Turns out my hunting buddy got lucky on the archery elk hunt this year, and I now have some elk roasts in the freezer. I'm thinking about cooking it similar to a pork shoulder. The smoking process is perfect for fatty pieces of meat (pork Boston butt, picnic, etc.), but I've never tried smoking such a lean piece of meat before.

Does anyone have any experience with smoking an elk roast? If so, do you have any recipes or smoking methods to share?

Thanks,
~fathacker


----------



## wyogoob (Sep 7, 2007)

I make a gallon of brine solution and pump some into the meat. Then I soak the meat in whatever solution is left over. Store in fridge for a couple of days. Drain, rinse, then put it into the smoker.


I make pastrami out of elk roasts also. It is very very good and you just make it in the kitchen.


----------



## fathacker (Sep 18, 2008)

Interesting. I was thinking about using a dry rub, but a brine might work better to help retain the moisture. I use a brine on chickens and turkeys (in fact I have a chicken in the fridge right now), but haven't tried it on anything other than poultry.

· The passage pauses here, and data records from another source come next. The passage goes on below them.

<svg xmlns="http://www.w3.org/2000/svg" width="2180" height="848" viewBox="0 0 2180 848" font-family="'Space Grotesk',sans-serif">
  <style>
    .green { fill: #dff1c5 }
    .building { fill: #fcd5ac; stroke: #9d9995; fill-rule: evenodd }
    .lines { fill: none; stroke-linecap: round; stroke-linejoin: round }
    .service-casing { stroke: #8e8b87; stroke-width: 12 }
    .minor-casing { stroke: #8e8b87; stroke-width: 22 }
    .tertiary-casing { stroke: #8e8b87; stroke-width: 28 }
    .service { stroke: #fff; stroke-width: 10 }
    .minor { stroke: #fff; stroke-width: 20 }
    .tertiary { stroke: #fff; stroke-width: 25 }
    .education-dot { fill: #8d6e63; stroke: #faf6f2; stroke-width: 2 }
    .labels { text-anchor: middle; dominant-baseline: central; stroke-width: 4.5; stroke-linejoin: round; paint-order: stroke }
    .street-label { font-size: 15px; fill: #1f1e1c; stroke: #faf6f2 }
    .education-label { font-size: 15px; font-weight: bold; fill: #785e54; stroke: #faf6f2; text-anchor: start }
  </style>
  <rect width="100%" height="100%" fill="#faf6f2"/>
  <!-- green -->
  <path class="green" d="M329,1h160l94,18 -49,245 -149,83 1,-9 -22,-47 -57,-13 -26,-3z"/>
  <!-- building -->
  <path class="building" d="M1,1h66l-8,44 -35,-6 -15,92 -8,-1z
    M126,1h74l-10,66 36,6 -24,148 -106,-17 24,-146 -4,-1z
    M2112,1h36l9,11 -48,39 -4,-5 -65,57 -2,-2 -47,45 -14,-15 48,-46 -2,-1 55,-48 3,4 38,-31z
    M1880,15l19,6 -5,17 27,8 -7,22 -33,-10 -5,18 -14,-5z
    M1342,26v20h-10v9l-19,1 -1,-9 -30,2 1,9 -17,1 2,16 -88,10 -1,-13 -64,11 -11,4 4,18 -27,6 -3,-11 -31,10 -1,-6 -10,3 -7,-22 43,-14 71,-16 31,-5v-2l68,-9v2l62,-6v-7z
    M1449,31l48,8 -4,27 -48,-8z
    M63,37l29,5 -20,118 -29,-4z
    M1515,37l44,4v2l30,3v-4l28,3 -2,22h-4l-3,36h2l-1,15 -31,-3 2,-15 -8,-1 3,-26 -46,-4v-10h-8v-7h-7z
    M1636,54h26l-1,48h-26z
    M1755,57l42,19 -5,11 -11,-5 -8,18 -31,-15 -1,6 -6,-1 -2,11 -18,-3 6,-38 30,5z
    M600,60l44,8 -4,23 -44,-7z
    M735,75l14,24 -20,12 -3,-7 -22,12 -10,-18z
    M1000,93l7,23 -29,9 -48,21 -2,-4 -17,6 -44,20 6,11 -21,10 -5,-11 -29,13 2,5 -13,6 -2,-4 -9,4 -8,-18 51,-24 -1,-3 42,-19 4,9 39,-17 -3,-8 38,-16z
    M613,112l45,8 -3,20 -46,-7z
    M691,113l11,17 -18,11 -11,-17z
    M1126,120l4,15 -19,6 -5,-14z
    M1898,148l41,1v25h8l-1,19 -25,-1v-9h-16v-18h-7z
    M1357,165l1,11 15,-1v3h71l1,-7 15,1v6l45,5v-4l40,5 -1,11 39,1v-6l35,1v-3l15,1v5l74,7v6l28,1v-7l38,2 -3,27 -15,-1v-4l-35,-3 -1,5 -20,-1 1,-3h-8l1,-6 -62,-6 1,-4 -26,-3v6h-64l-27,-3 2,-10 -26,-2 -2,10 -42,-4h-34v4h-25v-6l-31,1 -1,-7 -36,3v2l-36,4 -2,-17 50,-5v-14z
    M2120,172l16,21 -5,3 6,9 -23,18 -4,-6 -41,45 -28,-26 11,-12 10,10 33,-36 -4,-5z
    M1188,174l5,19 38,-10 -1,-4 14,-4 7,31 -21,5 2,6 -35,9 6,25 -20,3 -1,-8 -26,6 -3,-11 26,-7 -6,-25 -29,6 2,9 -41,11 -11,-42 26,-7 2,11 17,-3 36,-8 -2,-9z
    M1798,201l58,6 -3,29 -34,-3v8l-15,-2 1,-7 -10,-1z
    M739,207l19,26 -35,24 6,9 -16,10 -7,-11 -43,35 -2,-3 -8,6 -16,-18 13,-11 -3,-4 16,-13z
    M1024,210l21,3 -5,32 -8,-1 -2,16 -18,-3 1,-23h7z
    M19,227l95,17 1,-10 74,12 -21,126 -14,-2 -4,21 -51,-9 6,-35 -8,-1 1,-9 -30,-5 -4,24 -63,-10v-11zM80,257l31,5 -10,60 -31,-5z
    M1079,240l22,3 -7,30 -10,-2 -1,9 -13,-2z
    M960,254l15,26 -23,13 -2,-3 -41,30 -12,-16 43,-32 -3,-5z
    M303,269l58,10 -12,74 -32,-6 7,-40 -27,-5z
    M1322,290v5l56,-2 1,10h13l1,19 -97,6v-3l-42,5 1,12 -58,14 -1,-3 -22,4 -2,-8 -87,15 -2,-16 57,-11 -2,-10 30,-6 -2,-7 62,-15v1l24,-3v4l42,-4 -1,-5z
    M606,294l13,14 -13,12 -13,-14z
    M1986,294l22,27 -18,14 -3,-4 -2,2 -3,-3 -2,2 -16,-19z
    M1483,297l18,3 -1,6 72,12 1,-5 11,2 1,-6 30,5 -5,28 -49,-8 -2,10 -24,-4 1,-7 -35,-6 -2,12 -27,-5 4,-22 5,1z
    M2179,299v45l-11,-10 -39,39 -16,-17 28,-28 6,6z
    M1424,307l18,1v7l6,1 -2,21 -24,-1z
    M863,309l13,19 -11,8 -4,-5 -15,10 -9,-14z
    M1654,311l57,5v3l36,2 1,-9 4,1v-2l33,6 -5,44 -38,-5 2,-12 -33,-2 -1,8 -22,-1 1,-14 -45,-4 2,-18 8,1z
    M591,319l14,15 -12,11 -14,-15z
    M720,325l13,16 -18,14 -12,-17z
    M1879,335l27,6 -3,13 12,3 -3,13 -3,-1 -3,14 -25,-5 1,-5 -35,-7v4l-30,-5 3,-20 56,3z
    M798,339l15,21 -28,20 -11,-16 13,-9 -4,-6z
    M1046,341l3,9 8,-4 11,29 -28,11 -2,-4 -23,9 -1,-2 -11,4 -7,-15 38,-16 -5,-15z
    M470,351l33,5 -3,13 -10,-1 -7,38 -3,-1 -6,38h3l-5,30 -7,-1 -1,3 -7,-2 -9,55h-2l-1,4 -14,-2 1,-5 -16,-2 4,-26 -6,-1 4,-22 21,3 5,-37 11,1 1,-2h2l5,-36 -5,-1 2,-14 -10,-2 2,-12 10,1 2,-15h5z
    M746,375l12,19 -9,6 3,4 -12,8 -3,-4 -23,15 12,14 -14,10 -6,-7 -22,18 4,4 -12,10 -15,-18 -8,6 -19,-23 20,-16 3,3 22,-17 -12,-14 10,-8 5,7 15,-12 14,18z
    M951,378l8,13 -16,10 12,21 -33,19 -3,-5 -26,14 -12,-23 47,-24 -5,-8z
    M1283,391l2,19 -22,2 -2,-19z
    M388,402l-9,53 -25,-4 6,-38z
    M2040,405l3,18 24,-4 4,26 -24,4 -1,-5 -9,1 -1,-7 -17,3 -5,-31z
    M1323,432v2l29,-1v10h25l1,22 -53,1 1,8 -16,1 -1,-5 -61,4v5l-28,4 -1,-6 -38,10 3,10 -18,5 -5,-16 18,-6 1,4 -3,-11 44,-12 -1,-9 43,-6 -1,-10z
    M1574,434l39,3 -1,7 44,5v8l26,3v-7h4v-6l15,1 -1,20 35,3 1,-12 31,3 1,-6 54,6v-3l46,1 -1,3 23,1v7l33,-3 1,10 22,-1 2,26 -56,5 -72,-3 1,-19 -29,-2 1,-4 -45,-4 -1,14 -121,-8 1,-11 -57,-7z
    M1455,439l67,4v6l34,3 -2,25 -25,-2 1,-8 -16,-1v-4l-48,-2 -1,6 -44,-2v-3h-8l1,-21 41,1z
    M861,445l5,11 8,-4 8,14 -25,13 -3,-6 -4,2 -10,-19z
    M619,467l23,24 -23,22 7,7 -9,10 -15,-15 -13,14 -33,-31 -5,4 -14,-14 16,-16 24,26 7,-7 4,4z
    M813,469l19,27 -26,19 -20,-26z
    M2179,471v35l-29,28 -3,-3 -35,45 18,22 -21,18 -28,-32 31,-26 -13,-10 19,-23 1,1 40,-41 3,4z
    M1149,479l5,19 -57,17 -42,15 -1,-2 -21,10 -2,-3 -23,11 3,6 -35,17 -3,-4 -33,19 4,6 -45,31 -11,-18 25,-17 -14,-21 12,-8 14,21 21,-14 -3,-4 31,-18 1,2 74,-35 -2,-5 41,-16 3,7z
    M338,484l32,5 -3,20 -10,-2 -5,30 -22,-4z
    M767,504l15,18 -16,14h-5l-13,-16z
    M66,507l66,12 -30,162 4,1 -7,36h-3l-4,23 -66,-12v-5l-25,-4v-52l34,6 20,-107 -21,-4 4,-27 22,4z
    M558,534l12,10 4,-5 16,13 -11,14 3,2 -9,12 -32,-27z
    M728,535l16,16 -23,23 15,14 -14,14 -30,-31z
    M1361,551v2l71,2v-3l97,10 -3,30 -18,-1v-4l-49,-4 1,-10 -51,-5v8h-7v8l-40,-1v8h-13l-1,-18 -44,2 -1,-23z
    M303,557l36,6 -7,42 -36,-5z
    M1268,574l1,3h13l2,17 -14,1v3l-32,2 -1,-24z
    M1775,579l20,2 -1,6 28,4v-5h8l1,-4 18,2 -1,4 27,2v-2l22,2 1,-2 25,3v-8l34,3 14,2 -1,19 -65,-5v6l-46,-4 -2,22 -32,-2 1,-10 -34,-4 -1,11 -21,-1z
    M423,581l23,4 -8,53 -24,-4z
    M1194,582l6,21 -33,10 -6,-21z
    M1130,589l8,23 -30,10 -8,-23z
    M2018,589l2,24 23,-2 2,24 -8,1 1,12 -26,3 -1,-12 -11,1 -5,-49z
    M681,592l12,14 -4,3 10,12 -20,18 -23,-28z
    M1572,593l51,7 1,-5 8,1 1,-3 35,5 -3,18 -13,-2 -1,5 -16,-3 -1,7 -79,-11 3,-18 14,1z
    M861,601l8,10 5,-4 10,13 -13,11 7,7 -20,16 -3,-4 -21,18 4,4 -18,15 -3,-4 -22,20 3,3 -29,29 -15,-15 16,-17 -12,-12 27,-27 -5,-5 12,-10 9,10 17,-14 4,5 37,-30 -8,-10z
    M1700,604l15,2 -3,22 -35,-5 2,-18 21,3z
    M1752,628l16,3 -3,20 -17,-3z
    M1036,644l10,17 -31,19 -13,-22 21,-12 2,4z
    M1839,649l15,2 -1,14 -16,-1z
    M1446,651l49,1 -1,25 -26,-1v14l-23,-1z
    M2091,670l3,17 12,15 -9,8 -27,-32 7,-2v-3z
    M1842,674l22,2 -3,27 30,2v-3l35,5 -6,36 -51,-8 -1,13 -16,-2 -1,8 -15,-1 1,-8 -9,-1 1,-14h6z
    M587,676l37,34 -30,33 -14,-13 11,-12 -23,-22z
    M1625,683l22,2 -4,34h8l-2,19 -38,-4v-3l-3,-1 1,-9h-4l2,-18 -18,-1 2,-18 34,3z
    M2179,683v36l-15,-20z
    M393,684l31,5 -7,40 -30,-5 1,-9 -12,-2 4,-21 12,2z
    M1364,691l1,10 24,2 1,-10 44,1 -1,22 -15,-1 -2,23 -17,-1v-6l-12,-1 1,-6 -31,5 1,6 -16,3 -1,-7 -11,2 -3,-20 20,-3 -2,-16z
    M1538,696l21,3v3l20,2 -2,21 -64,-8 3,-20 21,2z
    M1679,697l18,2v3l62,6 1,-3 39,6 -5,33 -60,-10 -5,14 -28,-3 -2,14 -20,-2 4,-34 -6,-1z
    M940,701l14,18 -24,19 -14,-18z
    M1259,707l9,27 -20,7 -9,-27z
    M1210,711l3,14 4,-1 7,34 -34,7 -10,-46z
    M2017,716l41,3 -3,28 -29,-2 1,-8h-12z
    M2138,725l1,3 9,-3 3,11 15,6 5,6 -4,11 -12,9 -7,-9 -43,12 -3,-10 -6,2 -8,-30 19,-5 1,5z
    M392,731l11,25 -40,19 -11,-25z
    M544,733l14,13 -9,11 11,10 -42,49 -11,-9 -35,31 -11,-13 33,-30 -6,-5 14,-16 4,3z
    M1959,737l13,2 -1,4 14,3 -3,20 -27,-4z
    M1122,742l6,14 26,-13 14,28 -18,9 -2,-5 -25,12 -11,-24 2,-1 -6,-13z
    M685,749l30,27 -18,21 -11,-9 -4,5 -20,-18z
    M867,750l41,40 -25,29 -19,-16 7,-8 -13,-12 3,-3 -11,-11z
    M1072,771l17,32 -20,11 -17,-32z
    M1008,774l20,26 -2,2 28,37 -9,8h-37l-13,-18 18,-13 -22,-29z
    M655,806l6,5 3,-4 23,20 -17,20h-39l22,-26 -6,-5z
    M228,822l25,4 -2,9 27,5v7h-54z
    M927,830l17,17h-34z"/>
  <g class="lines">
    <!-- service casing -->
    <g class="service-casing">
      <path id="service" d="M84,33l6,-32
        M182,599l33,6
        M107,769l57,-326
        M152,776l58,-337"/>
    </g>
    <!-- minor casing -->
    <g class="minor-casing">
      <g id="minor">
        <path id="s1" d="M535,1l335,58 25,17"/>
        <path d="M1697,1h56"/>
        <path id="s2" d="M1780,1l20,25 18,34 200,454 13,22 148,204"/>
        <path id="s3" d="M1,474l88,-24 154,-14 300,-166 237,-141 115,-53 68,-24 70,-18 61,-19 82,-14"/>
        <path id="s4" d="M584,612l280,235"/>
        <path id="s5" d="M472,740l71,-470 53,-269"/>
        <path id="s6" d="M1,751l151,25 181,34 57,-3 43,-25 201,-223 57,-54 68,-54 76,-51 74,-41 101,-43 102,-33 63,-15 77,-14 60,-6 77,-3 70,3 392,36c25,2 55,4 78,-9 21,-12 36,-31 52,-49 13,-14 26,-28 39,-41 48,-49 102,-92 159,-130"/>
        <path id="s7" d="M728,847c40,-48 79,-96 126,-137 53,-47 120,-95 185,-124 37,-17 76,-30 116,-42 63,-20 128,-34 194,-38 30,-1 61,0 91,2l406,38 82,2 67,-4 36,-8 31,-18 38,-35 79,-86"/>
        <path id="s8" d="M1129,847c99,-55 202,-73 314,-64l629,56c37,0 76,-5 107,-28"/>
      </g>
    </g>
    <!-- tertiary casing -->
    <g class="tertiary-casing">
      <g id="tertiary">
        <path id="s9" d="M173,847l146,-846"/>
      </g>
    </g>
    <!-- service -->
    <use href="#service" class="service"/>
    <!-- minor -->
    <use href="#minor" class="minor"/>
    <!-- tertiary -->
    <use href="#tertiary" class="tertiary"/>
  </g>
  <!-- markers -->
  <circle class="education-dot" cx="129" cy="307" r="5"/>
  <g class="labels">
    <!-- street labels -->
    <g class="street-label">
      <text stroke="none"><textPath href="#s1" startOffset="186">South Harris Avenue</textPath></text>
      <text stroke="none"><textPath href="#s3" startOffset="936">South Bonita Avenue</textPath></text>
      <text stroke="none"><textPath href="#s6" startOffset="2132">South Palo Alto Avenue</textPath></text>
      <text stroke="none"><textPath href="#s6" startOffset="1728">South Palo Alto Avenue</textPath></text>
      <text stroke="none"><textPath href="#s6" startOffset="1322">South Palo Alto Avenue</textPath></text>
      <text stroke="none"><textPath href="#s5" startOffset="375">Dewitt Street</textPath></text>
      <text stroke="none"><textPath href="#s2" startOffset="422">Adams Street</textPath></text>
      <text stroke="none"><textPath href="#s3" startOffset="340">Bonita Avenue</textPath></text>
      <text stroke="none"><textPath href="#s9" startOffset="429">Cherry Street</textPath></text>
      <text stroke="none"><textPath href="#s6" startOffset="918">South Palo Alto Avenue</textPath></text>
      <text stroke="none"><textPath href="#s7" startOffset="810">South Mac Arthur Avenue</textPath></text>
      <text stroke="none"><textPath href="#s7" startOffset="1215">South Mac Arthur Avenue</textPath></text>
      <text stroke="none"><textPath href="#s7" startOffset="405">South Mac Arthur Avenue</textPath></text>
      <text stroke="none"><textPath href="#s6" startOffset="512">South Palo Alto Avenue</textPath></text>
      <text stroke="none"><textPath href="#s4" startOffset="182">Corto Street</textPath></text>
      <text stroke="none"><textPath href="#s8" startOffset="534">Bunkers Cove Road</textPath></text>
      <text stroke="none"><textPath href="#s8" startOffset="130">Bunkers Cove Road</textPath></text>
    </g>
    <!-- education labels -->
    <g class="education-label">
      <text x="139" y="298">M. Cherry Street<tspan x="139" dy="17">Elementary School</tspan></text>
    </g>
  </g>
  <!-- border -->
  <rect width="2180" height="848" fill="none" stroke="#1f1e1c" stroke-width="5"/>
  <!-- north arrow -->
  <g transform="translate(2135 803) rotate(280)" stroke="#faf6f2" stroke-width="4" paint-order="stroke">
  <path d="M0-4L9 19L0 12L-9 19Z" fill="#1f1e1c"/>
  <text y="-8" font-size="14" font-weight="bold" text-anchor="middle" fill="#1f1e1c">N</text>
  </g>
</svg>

Thanks for the tip, I'll explore this option further.


----------



## ram2h2o (Sep 11, 2007)

I get some thin slices of beef or pork fat (1/4") from the butcher and place it over (cover) the roast(venison or elk) and find that it keeps it from drying out when smoking the roasts. You can brine or inject the roasts with various solutions (Tony's) Cajun Injector types and put whatever seasoning blend your taste likes.


----------